Throughout this discussion of plea bargaining have been a few central issues. These issues include:
- the role of plea bargaining in our criminal justice system
- the participants in the process
- the justice and injustice of plea bargaining
To bring this discussion to a conclusion, we will touch on these issues again.
- The role of plea bargaining in our criminal justice system
Aside from determining guilt or innocence, the most important decision made by the courts is sentencing. In order to set legal precedents, the courts must look at the issues of the case when determining guilt or innocence. However, because many cases are decided through plea bargaining, these issues are not always taken into account. Judges can hand down a wide range of sentences, even for the same offence and for similar circumstances, and plea bargaining accounts for much of this variation.

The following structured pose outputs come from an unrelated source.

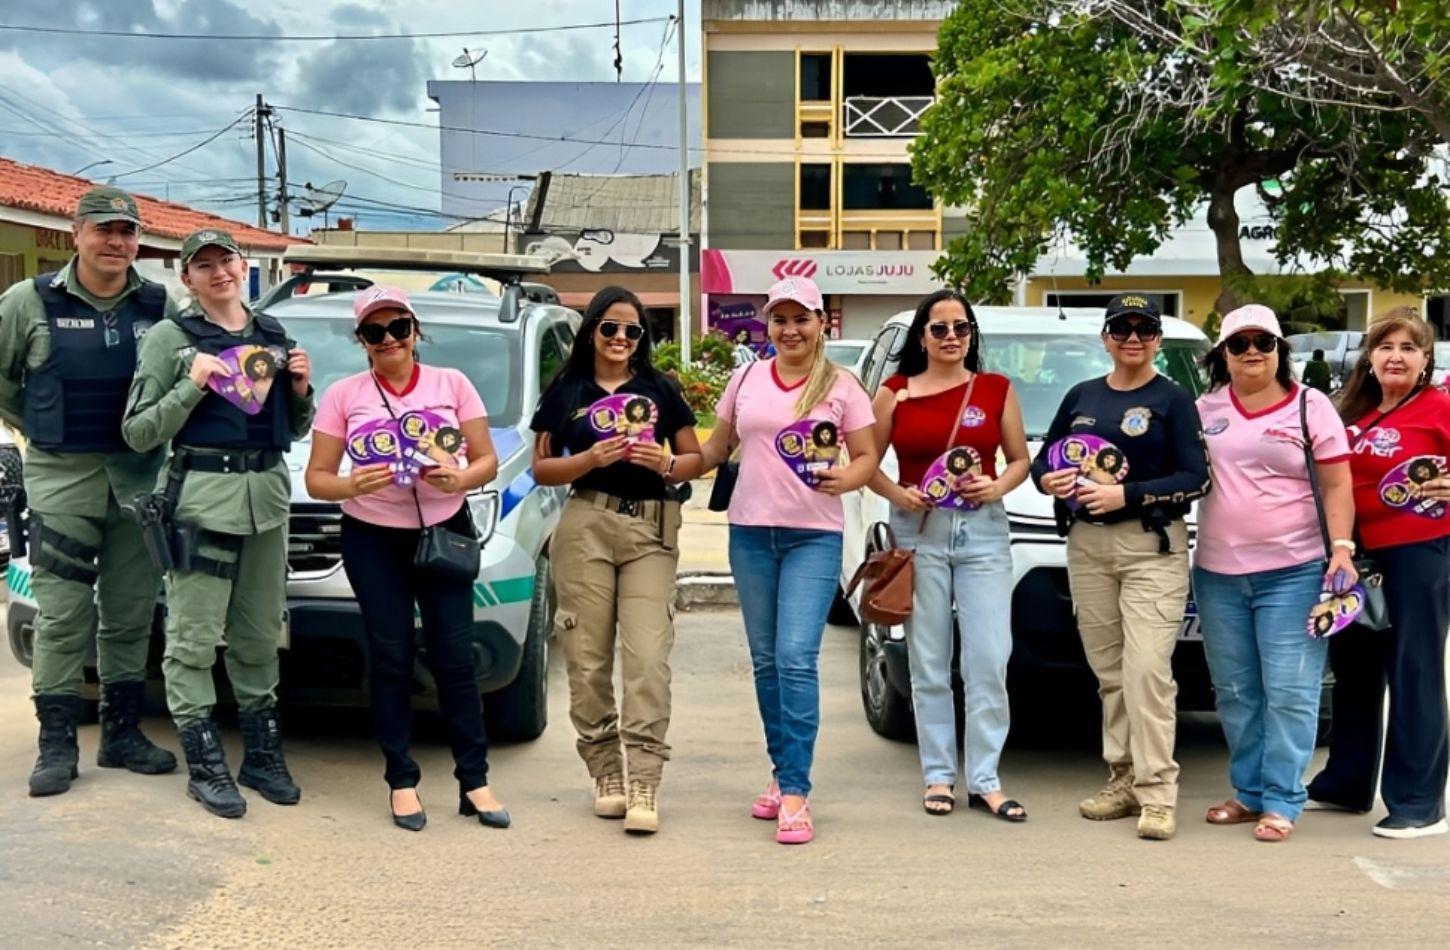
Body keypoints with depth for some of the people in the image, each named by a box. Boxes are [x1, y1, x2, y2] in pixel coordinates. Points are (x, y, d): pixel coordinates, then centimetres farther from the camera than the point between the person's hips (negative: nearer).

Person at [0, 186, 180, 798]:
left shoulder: (161, 307, 4)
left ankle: (122, 733, 20)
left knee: (131, 613, 9)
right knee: (62, 615, -2)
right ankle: (57, 743, 6)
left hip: (139, 476, 3)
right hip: (61, 477, -2)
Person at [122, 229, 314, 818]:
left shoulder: (273, 335, 14)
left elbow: (296, 428, 21)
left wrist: (300, 389, 2)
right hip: (200, 495, -5)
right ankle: (205, 767, 5)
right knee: (194, 638, -3)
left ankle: (262, 754, 21)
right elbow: (137, 433, -4)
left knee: (258, 636, 12)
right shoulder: (170, 337, -1)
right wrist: (192, 386, -16)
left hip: (267, 494, 5)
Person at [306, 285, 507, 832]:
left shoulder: (452, 385, 3)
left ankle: (474, 781, 5)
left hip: (445, 532, 0)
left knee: (454, 658, -1)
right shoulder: (343, 395, 2)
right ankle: (401, 781, 10)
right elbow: (316, 479, 0)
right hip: (373, 540, 0)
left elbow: (487, 461, 2)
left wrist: (462, 478, -20)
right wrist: (353, 485, -22)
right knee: (391, 659, 1)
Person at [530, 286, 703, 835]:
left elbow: (695, 458, 13)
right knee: (589, 659, 0)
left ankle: (643, 786, -11)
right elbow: (542, 469, 9)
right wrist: (593, 458, -9)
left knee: (648, 658, -11)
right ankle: (607, 775, 12)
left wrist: (666, 464, -8)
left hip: (651, 531, 0)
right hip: (585, 527, 0)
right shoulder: (566, 390, 11)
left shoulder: (660, 389, 12)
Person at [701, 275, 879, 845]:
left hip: (814, 536, -4)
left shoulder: (842, 387, 1)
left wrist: (845, 478, -20)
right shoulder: (746, 379, 10)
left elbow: (867, 457, 1)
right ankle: (782, 773, 23)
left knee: (797, 658, -13)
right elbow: (717, 447, 16)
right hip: (750, 533, 4)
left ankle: (795, 791, -10)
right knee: (765, 661, 10)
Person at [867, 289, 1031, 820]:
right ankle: (939, 777, 13)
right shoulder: (895, 393, 6)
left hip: (984, 531, 1)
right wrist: (897, 494, -10)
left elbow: (1021, 458, 12)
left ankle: (985, 780, 6)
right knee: (929, 664, 3)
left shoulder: (996, 390, 8)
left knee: (989, 662, -3)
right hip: (919, 531, 0)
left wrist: (999, 487, -7)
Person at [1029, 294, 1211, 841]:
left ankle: (1156, 793, -8)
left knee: (1147, 669, -12)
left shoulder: (1173, 400, 1)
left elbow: (1196, 479, -7)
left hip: (1152, 547, -4)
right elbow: (1043, 457, 18)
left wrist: (1127, 494, -17)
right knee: (1109, 671, 6)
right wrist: (1047, 480, -5)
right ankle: (1123, 780, 14)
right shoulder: (1081, 397, 15)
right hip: (1087, 546, 4)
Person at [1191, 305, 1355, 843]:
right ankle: (1249, 792, 22)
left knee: (1289, 692, -3)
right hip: (1216, 573, 4)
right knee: (1235, 691, 11)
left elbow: (1337, 486, -3)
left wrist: (1342, 548, -13)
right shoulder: (1205, 409, 8)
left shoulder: (1310, 406, 0)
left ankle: (1282, 803, 4)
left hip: (1292, 572, -4)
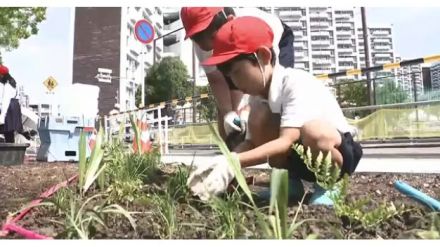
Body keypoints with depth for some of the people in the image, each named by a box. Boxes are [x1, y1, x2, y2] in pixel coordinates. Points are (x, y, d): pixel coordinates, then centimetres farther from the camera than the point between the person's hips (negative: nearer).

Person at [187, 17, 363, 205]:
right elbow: (253, 141, -11)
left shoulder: (296, 83, -29)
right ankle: (290, 181, -1)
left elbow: (287, 141, -39)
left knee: (313, 131, -41)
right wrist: (224, 162, -29)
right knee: (259, 114, -19)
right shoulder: (259, 92, -7)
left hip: (336, 149, -6)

There are those who strongly feel that without plea bargaining, our justice system would collapse. Perhaps it is impossible to completely erase plea bargaining but alternatives are available that could cut down on its use.
- The participants in the process
Since attorneys are the frontrunners in plea bargaining, central actors in the crime are excluded from the discussions. Speed and cost are clearly important issues. However, it must be questioned whether they are more important than the well-being of the victim and the defendant. Certainly the victim has the right to be informed of the nature of the case, and to be able to contribute meaningfully to it. Participation by the victim in the sentencing process should be encouraged (either directly through testimony or indirectly through a statement prepared by a probation or police officer).
- The justice and injustice of plea bargaining
The reality of the situation is that the judicial system works for the convenience of the legal profession, rather than for the justice sought by victims, by defendants, or by the public. Plea bargaining itself may not be unethical, but some of the tactics used by the bargainers and some of the aspects of the process itself are unethical and, in fact, an injustice to all those involved. While a reasonable plea bargain will take a dangerous individual out of society for some time, it is nevertheless important to remember that the prosecution should seek, not simply a conviction, but justice and truth.